***** SOURCE MATERIAL

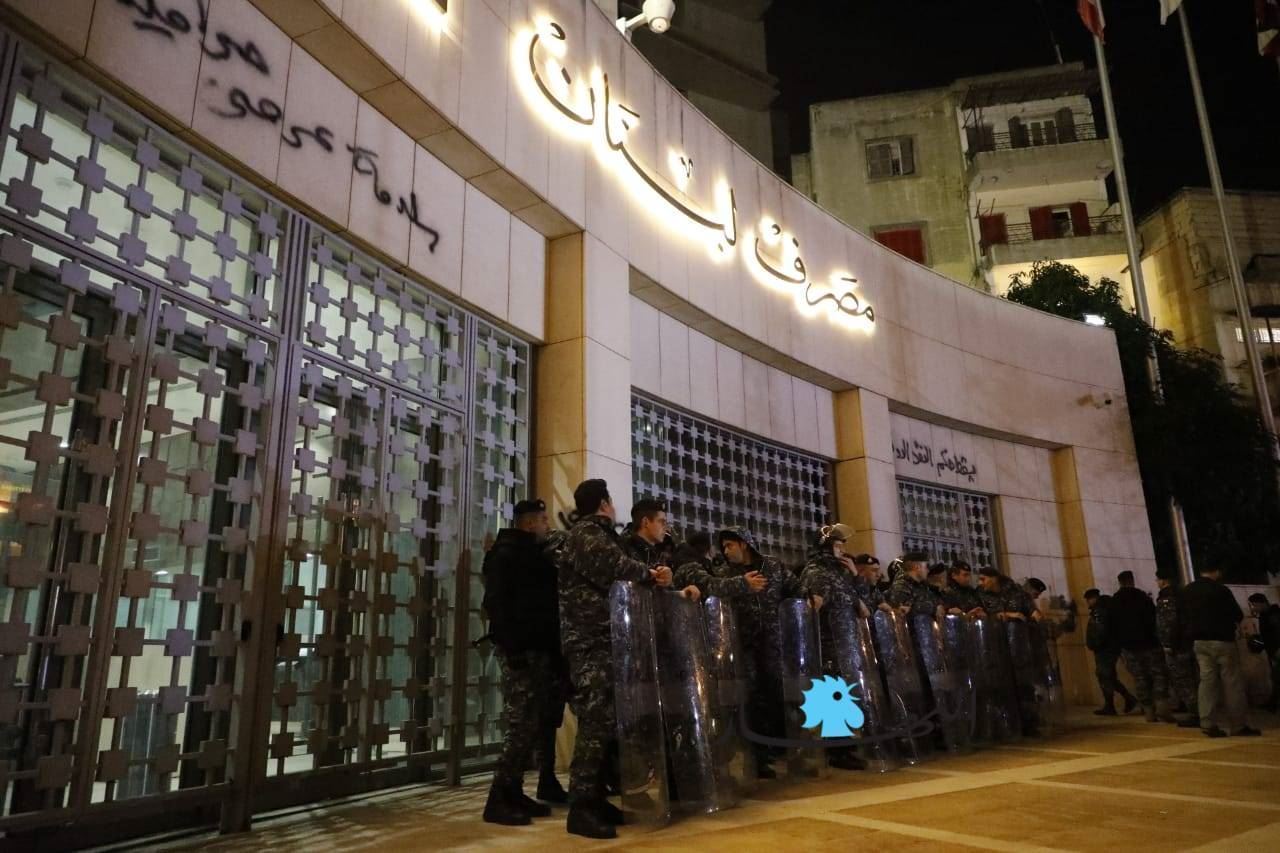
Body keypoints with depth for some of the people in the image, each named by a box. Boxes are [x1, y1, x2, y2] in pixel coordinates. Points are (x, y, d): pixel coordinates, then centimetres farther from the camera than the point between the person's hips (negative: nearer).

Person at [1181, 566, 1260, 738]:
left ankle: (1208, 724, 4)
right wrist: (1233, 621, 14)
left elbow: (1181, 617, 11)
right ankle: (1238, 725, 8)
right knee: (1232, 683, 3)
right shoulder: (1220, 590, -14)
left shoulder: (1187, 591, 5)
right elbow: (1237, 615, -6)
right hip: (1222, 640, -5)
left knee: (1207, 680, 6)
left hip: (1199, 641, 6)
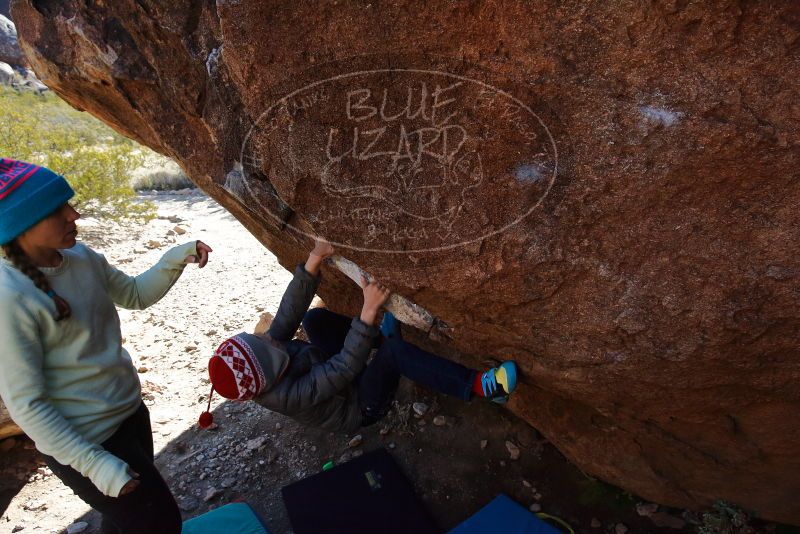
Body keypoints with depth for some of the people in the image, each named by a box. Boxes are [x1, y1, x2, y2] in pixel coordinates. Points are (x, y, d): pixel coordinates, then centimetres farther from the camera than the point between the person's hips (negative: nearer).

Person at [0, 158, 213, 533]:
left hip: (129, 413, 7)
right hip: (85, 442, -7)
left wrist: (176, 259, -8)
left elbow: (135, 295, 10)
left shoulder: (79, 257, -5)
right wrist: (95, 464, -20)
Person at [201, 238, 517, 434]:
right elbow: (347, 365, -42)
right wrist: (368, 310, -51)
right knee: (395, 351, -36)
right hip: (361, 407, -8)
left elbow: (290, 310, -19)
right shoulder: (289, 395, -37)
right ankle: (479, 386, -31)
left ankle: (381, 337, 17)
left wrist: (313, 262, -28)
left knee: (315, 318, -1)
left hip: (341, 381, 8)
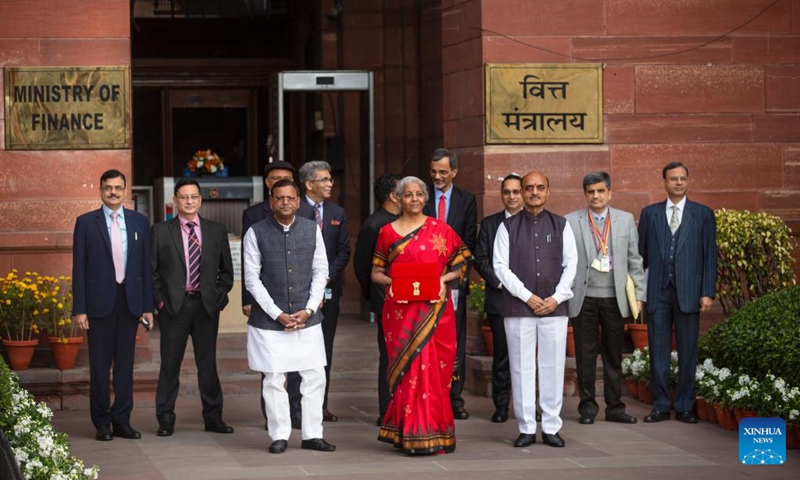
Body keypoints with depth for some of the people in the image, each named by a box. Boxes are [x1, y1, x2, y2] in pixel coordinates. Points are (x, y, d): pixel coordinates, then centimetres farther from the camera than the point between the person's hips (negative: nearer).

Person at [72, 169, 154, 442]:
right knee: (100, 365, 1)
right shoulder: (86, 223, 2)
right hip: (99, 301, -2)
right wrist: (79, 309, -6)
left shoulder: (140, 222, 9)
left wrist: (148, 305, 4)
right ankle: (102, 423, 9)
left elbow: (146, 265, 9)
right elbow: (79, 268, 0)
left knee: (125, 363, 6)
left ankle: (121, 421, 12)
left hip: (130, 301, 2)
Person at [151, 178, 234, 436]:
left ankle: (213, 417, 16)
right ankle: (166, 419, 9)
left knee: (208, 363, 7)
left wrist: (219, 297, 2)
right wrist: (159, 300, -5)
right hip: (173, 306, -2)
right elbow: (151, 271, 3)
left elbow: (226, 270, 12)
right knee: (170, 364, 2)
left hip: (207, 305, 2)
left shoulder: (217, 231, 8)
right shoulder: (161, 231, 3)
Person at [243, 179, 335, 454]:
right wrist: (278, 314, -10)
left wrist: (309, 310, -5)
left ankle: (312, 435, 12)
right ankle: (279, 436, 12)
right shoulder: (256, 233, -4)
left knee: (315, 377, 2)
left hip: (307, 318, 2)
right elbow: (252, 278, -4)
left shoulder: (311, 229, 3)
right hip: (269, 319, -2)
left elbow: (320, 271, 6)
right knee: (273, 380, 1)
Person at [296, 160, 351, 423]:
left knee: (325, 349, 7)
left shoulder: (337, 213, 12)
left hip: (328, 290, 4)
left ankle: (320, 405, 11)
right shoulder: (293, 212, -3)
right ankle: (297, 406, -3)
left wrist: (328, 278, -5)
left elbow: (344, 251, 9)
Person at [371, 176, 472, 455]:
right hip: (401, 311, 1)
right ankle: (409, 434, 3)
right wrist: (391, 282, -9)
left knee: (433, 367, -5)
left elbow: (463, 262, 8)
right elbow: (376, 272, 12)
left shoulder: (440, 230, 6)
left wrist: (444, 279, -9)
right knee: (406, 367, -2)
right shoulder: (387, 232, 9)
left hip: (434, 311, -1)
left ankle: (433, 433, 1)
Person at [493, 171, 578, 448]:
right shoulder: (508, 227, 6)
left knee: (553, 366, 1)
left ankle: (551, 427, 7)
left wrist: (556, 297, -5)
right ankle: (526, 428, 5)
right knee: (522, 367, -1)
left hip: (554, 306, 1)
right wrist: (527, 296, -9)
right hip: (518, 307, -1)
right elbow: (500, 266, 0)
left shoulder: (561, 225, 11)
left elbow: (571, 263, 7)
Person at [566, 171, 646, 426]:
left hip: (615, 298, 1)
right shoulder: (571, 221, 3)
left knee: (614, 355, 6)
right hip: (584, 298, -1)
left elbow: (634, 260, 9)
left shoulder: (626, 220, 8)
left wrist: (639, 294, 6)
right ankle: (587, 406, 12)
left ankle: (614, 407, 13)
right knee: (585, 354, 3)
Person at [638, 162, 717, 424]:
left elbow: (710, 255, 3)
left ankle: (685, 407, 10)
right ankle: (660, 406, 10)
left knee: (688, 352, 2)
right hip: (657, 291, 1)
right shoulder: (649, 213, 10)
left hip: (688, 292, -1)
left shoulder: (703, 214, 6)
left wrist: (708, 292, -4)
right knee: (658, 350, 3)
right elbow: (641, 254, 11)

**********

Print out every entry above without changing a word, and leave out the pictures.

OUTPUT FOR THIS TASK —
Body keypoints with depth for some of the people in the image, each named by a box. Boxes are [x1, y1, x2, y2] in pixel coordinates. Points are (x, y, d): pixel coordinates, then centimetres farther from the camera than the point between the person's hips (negative: nearer).

Person at [1181, 566, 1260, 738]:
left ankle: (1208, 724, 4)
right wrist: (1233, 621, 14)
left elbow: (1181, 617, 11)
right ankle: (1238, 725, 8)
right knee: (1232, 683, 3)
right shoulder: (1220, 590, -14)
left shoulder: (1187, 591, 5)
right elbow: (1237, 615, -6)
right hip: (1222, 640, -5)
left knee: (1207, 680, 6)
left hip: (1199, 641, 6)
Body keypoints with depth for some of the people in the image, each named by a box. Boxes are [x1, y1, x2, y2] in pixel coordinates. Points are (x, y, d): pixel coordinates, then centimetres farther from the camera than the point between the person's hips (negative: nearer).

Person at [0, 158, 213, 533]:
left hip: (129, 413, 7)
right hip: (85, 442, -7)
left wrist: (176, 259, -8)
left elbow: (135, 295, 10)
left shoulder: (79, 257, -5)
right wrist: (95, 464, -20)
Person at [201, 238, 517, 434]:
right elbow: (347, 365, -42)
right wrist: (368, 310, -51)
right knee: (395, 351, -36)
right hip: (361, 407, -8)
left elbow: (290, 310, -19)
right shoulder: (289, 395, -37)
right ankle: (479, 386, -31)
left ankle: (381, 337, 17)
left wrist: (313, 262, -28)
left knee: (315, 318, -1)
left hip: (341, 381, 8)
Body keypoints with depth for some of the people in the image, each named by a box. Boxes are [x1, y1, x2, y2] in pixel coordinates. Points are (x, y, d): pixel coordinates, then centimetres farther from the camera than the point between the person's hips (negative: nearer).

Person at [72, 169, 154, 442]:
right knee: (100, 365, 1)
right shoulder: (86, 223, 2)
right hip: (99, 301, -2)
right wrist: (79, 309, -6)
left shoulder: (140, 222, 9)
left wrist: (148, 305, 4)
right ankle: (102, 423, 9)
left elbow: (146, 265, 9)
right elbow: (79, 268, 0)
left knee: (125, 363, 6)
left ankle: (121, 421, 12)
left hip: (130, 301, 2)
Person at [151, 178, 234, 436]:
left ankle: (213, 417, 16)
right ankle: (166, 419, 9)
left knee: (208, 363, 7)
left wrist: (219, 297, 2)
right wrist: (159, 300, -5)
right hip: (173, 306, -2)
right elbow: (151, 271, 3)
left elbow: (226, 270, 12)
right knee: (170, 364, 2)
left hip: (207, 305, 2)
left shoulder: (217, 231, 8)
right shoulder: (161, 231, 3)
Person at [243, 179, 335, 454]:
right wrist: (278, 314, -10)
left wrist: (309, 310, -5)
left ankle: (312, 435, 12)
right ankle: (279, 436, 12)
right shoulder: (256, 233, -4)
left knee: (315, 377, 2)
left hip: (307, 318, 2)
right elbow: (252, 278, -4)
left shoulder: (311, 229, 3)
right hip: (269, 319, -2)
left elbow: (320, 271, 6)
right knee: (273, 380, 1)
Person at [296, 160, 351, 423]:
left knee: (325, 349, 7)
left shoulder: (337, 213, 12)
left hip: (328, 290, 4)
left ankle: (320, 405, 11)
right shoulder: (293, 212, -3)
right ankle: (297, 406, -3)
left wrist: (328, 278, -5)
left elbow: (344, 251, 9)
Person at [371, 176, 472, 455]:
right hip: (401, 311, 1)
right ankle: (409, 434, 3)
right wrist: (391, 282, -9)
left knee: (433, 367, -5)
left elbow: (463, 262, 8)
right elbow: (376, 272, 12)
left shoulder: (440, 230, 6)
left wrist: (444, 279, -9)
right knee: (406, 367, -2)
right shoulder: (387, 232, 9)
left hip: (434, 311, -1)
left ankle: (433, 433, 1)
Person at [493, 171, 578, 448]:
right shoulder: (508, 227, 6)
left knee: (553, 366, 1)
left ankle: (551, 427, 7)
left wrist: (556, 297, -5)
right ankle: (526, 428, 5)
right knee: (522, 367, -1)
left hip: (554, 306, 1)
right wrist: (527, 296, -9)
right hip: (518, 307, -1)
right elbow: (500, 266, 0)
left shoulder: (561, 225, 11)
left elbow: (571, 263, 7)
Person at [566, 171, 646, 426]:
left hip: (615, 298, 1)
right shoulder: (571, 221, 3)
left knee: (614, 355, 6)
right hip: (584, 298, -1)
left elbow: (634, 260, 9)
left shoulder: (626, 220, 8)
left wrist: (639, 294, 6)
right ankle: (587, 406, 12)
left ankle: (614, 407, 13)
right knee: (585, 354, 3)
Person at [638, 162, 717, 424]:
left elbow: (710, 255, 3)
left ankle: (685, 407, 10)
right ankle: (660, 406, 10)
left knee: (688, 352, 2)
right hip: (657, 291, 1)
right shoulder: (649, 213, 10)
left hip: (688, 292, -1)
left shoulder: (703, 214, 6)
left wrist: (708, 292, -4)
right knee: (658, 350, 3)
right elbow: (641, 254, 11)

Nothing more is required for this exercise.